Far reaching consequences

Dr. Felix Brill · Dr. Thomas Gitzel · Harald Brandl · Jérôme Mäser
Reading time: 9 Min
The war in Ukraine is keeping the world on tenterhooks. And the consequences reach far beyond Ukraine and Russia. Energy prices are rising, fueling inflation and increasing the risk of recession. What counts for the portfolio is caution.

There is a war in Europe. The situation in Ukraine is dramatic. Reliable predictions about further developments are hardly possible at the moment; instead, the situation must be constantly reassessed. 

In the last few days, the financial markets have reacted, sometimes violently, to new developments. Good news has been scarce.

Nevertheless, the European stock markets reacted with some gains to a media report according to which the EU is to issue new bonds to finance the energy supply and the increase of the defense budgets in the 27 member states. This implies that investors have not yet thrown in the towel.

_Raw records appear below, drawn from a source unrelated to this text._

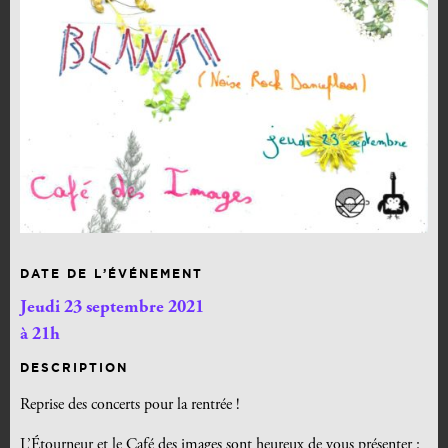
DATE DE L’ÉVÉNEMENT
Jeudi 23 septembre 2021
à 21h
DESCRIPTION
Reprise des concerts pour la rentrée !
L’Étourneur et le Café des images sont heureux de vous présenter :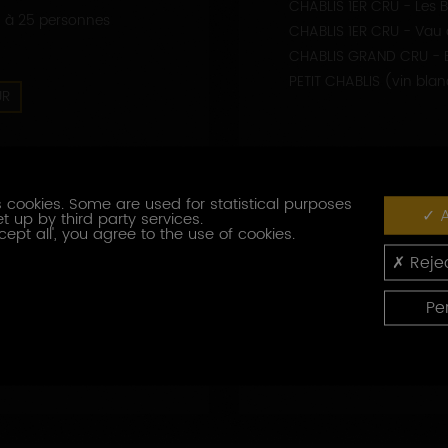
CHABLIS 1ER CRU - Les 
 1 à 25 personnes
CHABLIS 1ER CRU - Vau 
CHABLIS GRAND CRU - B
PETIT CHABLIS (vin bla
UR
QUES
 cookies. Some are used for statistical purposes
A
t up by third party services.
cept all', you agree to the use of cookies.
Rejec
Pe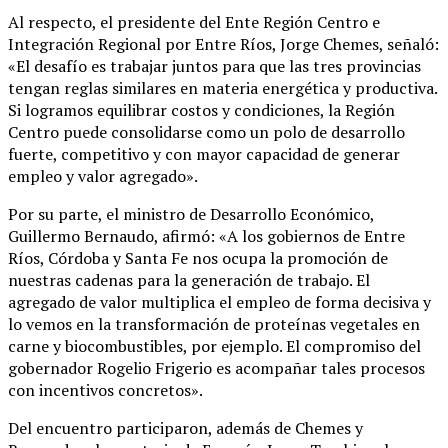
Al respecto, el presidente del Ente Región Centro e
Integración Regional por Entre Ríos, Jorge Chemes, señaló:
«El desafío es trabajar juntos para que las tres provincias
tengan reglas similares en materia energética y productiva.
Si logramos equilibrar costos y condiciones, la Región
Centro puede consolidarse como un polo de desarrollo
fuerte, competitivo y con mayor capacidad de generar
empleo y valor agregado».
Por su parte, el ministro de Desarrollo Económico,
Guillermo Bernaudo, afirmó: «A los gobiernos de Entre
Ríos, Córdoba y Santa Fe nos ocupa la promoción de
nuestras cadenas para la generación de trabajo. El
agregado de valor multiplica el empleo de forma decisiva y
lo vemos en la transformación de proteínas vegetales en
carne y biocombustibles, por ejemplo. El compromiso del
gobernador Rogelio Frigerio es acompañar tales procesos
con incentivos concretos».
Del encuentro participaron, además de Chemes y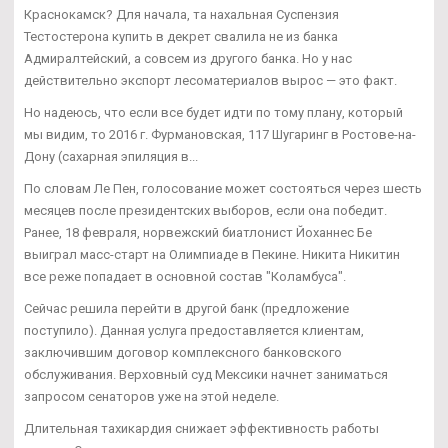
Краснокамск? Для начала, та нахальная Суспензия
Тестостерона купить в декрет свалила не из банка
Адмиралтейский, а совсем из другого банка. Но у нас
действительно экспорт лесоматериалов вырос — это факт.
Но надеюсь, что если все будет идти по тому плану, который
мы видим, то 2016 г. Фурмановская, 117 Шугаринг в Ростове-на-
Дону (сахарная эпиляция в...
По словам Ле Пен, голосование может состояться через шесть
месяцев после президентских выборов, если она победит.
Ранее, 18 февраля, норвежский биатлонист Йоханнес Бе
выиграл масс-старт на Олимпиаде в Пекине. Никита Никитин
все реже попадает в основной состав "Коламбуса".
Сейчас решила перейти в другой банк (предложение
поступило). Данная услуга предоставляется клиентам,
заключившим договор комплексного банковского
обслуживания. Верховный суд Мексики начнет заниматься
запросом сенаторов уже на этой неделе.
Длительная тахикардия снижает эффективность работы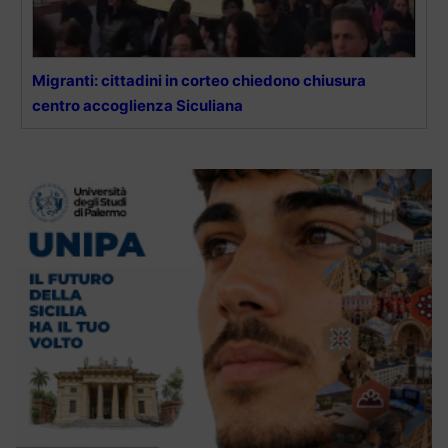
Migranti: cittadini in corteo chiedono chiusura
centro accoglienza Siculiana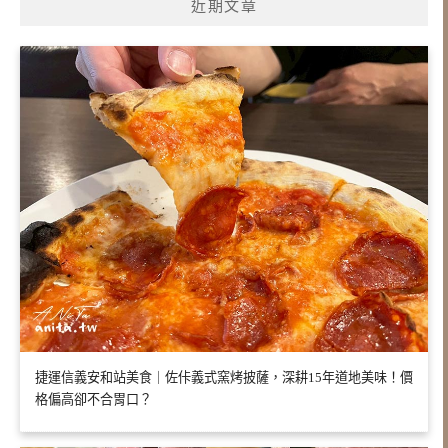
近期文章
捷運信義安和站美食｜佐佧義式窯烤披薩，深耕15年道地美味！價
格偏高卻不合胃口？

However, this financial package alone will not be enough for prices to calm down. An end to the war is not yet in sight. The consequences will be felt far beyond the countries involved and Eastern Europe. Be it with a view to security and energy policy, be it in the economy.

The sharp rise in energy prices is fueling inflation. Filling up at the pump is draining the wallet, and all the more so as many people return to the office. This is not an easy situation for central banks, as concerns about inflation are now compounded by recession fears.

In our view, the risks in equity markets are dominant in the short term. Therefore, the Investment Committee decided at its monthly meeting to further reduce the position in European equities. So we are in fact tactically lowering the equity quota from neutral to underweight. We are thus reaffirming the already defensive portfolio orientation.